Search the entries below for "font". Report each line where it occurs.

*** Block opens ***

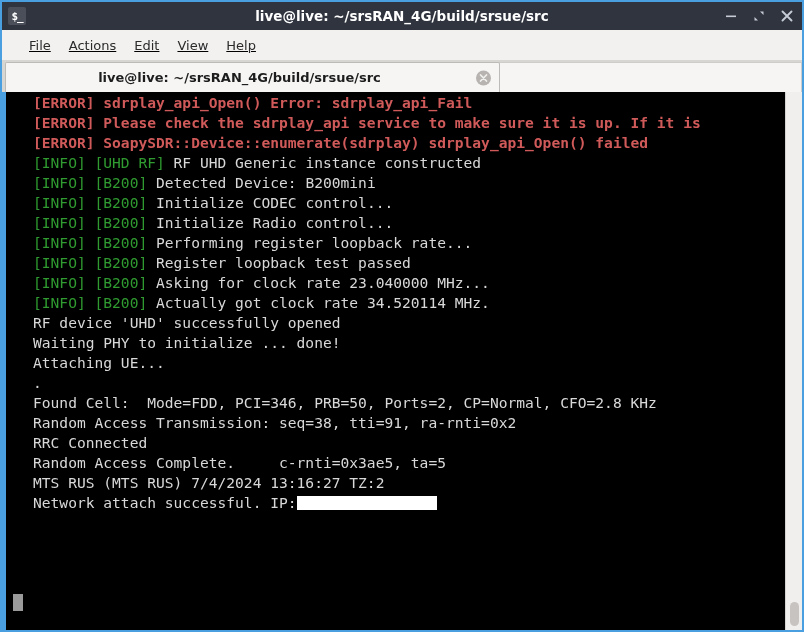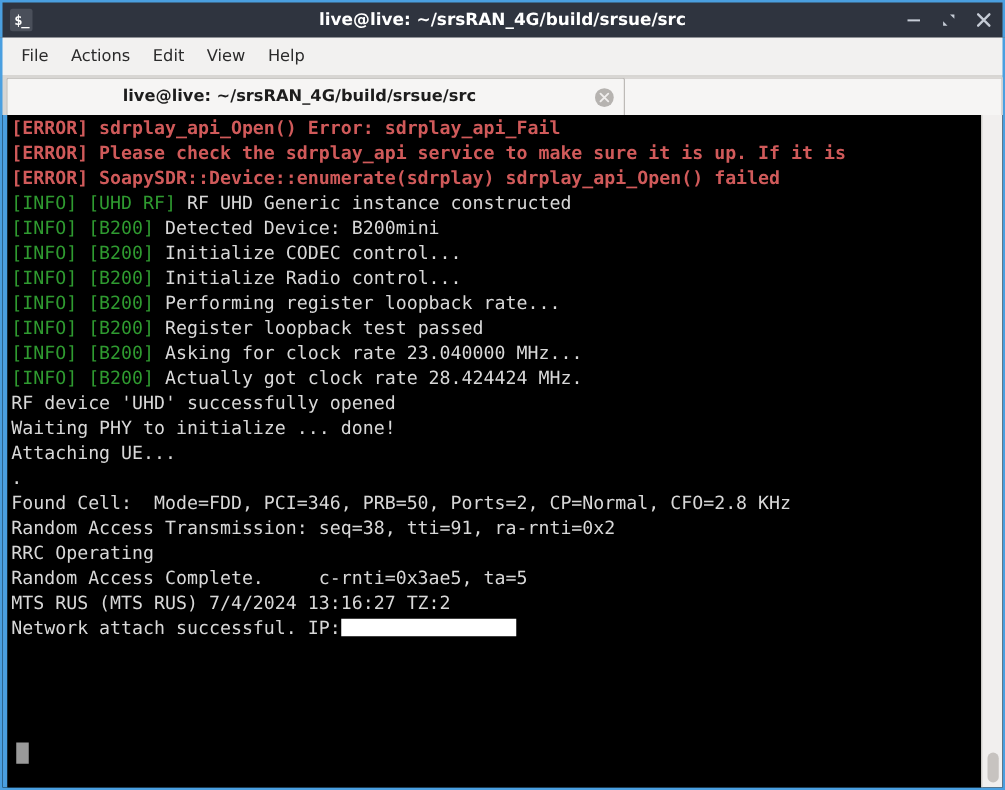--- a/index.html
+++ b/index.html
@@ -88,22 +88,23 @@
 
   
   #menubar {
     height: 30px;
     background: #f2f1f0;
     border-left: 2px solid #4a9fe0;
     border-right: 2px solid #4a9fe0;
     box-sizing: border-box;
     display: flex;
     align-items: center;
-    padding-left: 6px;
-    flex: 0 0 auto;
+    padding-left: 18px;
+    flex: 0 0 auto;
+    text-decoration: underline;
   }
   .menu-item {
     font-size: 13px;
     color: #2b2b2b;
     padding: 3px 9px;
     cursor: default;
     font-family: "DejaVu Sans", sans-serif;
     white-space: nowrap;
   }
 
@@ -183,20 +184,21 @@
     width: 4px;
     background: #4a9fe0;
     flex: 0 0 auto;
   }
   #terminal {
     flex: 1 1 auto;
     background: #000000;
     position: relative;
     overflow: hidden;
     padding-top: 1px;
+    padding-left: 24px;
   }
   #term-scrollbar {
     width: 17px;
     flex: 0 0 auto;
     background: #f1efee;
     border-left: 1px solid #d6d3d0;
     box-sizing: border-box;
     position: relative;
   }
   #term-scroll-thumb {
@@ -295,28 +297,28 @@
       <div class="line"><span class="c-red">[ERROR] sdrplay_api_Open() Error: sdrplay_api_Fail</span></div>
         <div class="line"><span class="c-red">[ERROR] Please check the sdrplay_api service to make sure it is up. If it is</span></div>
         <div class="line"><span class="c-red">[ERROR] SoapySDR::Device::enumerate(sdrplay) sdrplay_api_Open() failed</span></div>
         <div class="line"><span class="c-green">[INFO] [UHD RF]</span><span class="c-white"> RF UHD Generic instance constructed</span></div>
         <div class="line"><span class="c-green">[INFO] [B200]</span><span class="c-white"> Detected Device: B200mini</span></div>
         <div class="line"><span class="c-green">[INFO] [B200]</span><span class="c-white"> Initialize CODEC control...</span></div>
         <div class="line"><span class="c-green">[INFO] [B200]</span><span class="c-white"> Initialize Radio control...</span></div>
         <div class="line"><span class="c-green">[INFO] [B200]</span><span class="c-white"> Performing register loopback rate...</span></div>
         <div class="line"><span class="c-green">[INFO] [B200]</span><span class="c-white"> Register loopback test passed</span></div>
         <div class="line"><span class="c-green">[INFO] [B200]</span><span class="c-white"> Asking for clock rate 23.040000 MHz...</span></div>
-        <div class="line"><span class="c-green">[INFO] [B200]</span><span class="c-white"> Actually got clock rate 28.424424 MHz.</span></div>
+        <div class="line"><span class="c-green">[INFO] [B200]</span><span class="c-white"> Actually got clock rate 34.520114 MHz.</span></div>
         <div class="line"><span class="c-white">RF device 'UHD' successfully opened</span></div>
         <div class="line"><span class="c-white">Waiting PHY to initialize ... done!</span></div>
         <div class="line"><span class="c-white">Attaching UE...</span></div>
         <div class="line"><span class="c-white">.</span></div>
         <div class="line"><span class="c-white">Found Cell:  Mode=FDD, PCI=346, PRB=50, Ports=2, CP=Normal, CFO=2.8 KHz</span></div>
         <div class="line"><span class="c-white">Random Access Transmission: seq=38, tti=91, ra-rnti=0x2</span></div>
-        <div class="line"><span class="c-white">RRC Operating</span></div>
+        <div class="line"><span class="c-white">RRC Connected</span></div>
         <div class="line"><span class="c-white">Random Access Complete.     c-rnti=0x3ae5, ta=5</span></div>
         <div class="line"><span class="c-white">MTS RUS (MTS RUS) 7/4/2024 13:16:27 TZ:2</span></div>
         <div class="line"><span class="c-white">Network attach successful. IP:</span><span class="redact redact-ip"></span></div>
         <div id="cursor" style="top: 502px;"></div>
     </div>
     <div id="term-scrollbar">
       <div id="term-scroll-thumb"></div>
     </div>
   </div>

*** Block closes ***

- [Output of the task]
     font-size: 13px;
     font-family: "DejaVu Sans", sans-serif;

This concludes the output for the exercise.